Obviously, some objects that are being prepared for sharing may already be pushed partway down the thread family tree from previous sharings, or the object having been obtained from an ancestor in the first place - so in some cases, the recursive move-down operation won't have to do anything. A thread passing objects to one of its own children is an easy no-op, for a start, if the object existed before the fork (so is below it in the chain).

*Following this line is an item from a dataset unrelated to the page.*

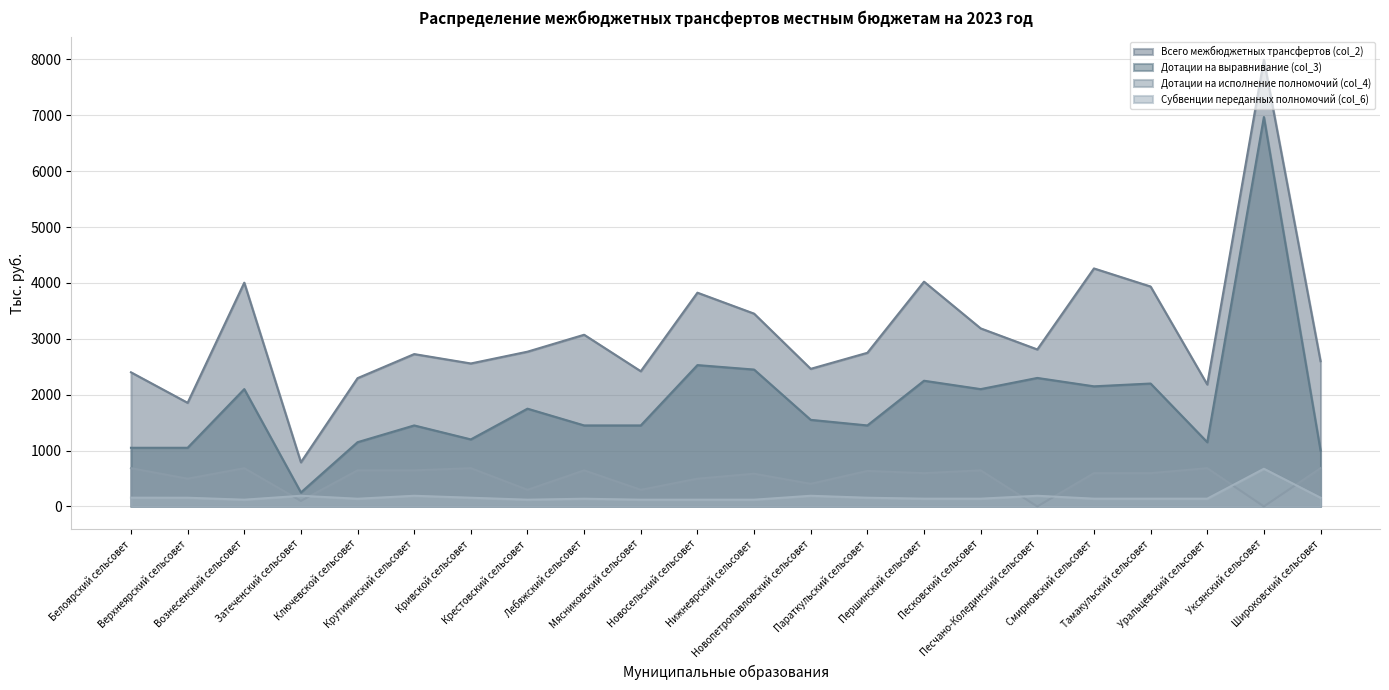

Which series changed the most between Крутихинский сельсовет and Новосельский сельсовет?

Всего межбюджетных трансфертов (col_2)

Is it all worth it compared to a single allocation history chain shared by all threads? I dunno. More thread-local storage means less hassle with cache fighting on multi-processor systems (and they seem to be the future), and being able to quickly discard a given thread's garbage as soon as the thread dies is attractive in an environment with many short-lived lightweight threads. But the cost is in complex operations to maintain invariants when objects are passed between threads. And potential complex race conditions when two threads share the same 'tail' of their allocation chain list: who actually collects garbage in the tail? Really, the two threads' collectors ought to run down until the hit the tail, then block until BOTH have reached the same point, then the parent continues down the tail while the child starts again from the top, in order to ensure that all objects in the tail referenced by the child are correctly marked before the parent GC can risk considering anything free.
I guess I'll have to provide the detailed programming interface for creating memory pools and associating them with threads, then experiment with multiple implementations of the API: one that uses a global chain, and one that uses per-thread chains. With the latter having the option of allowing object sharing between threads (apart from a child thread sharing its parent's objects) at all, or just forcing copying when things are communicated.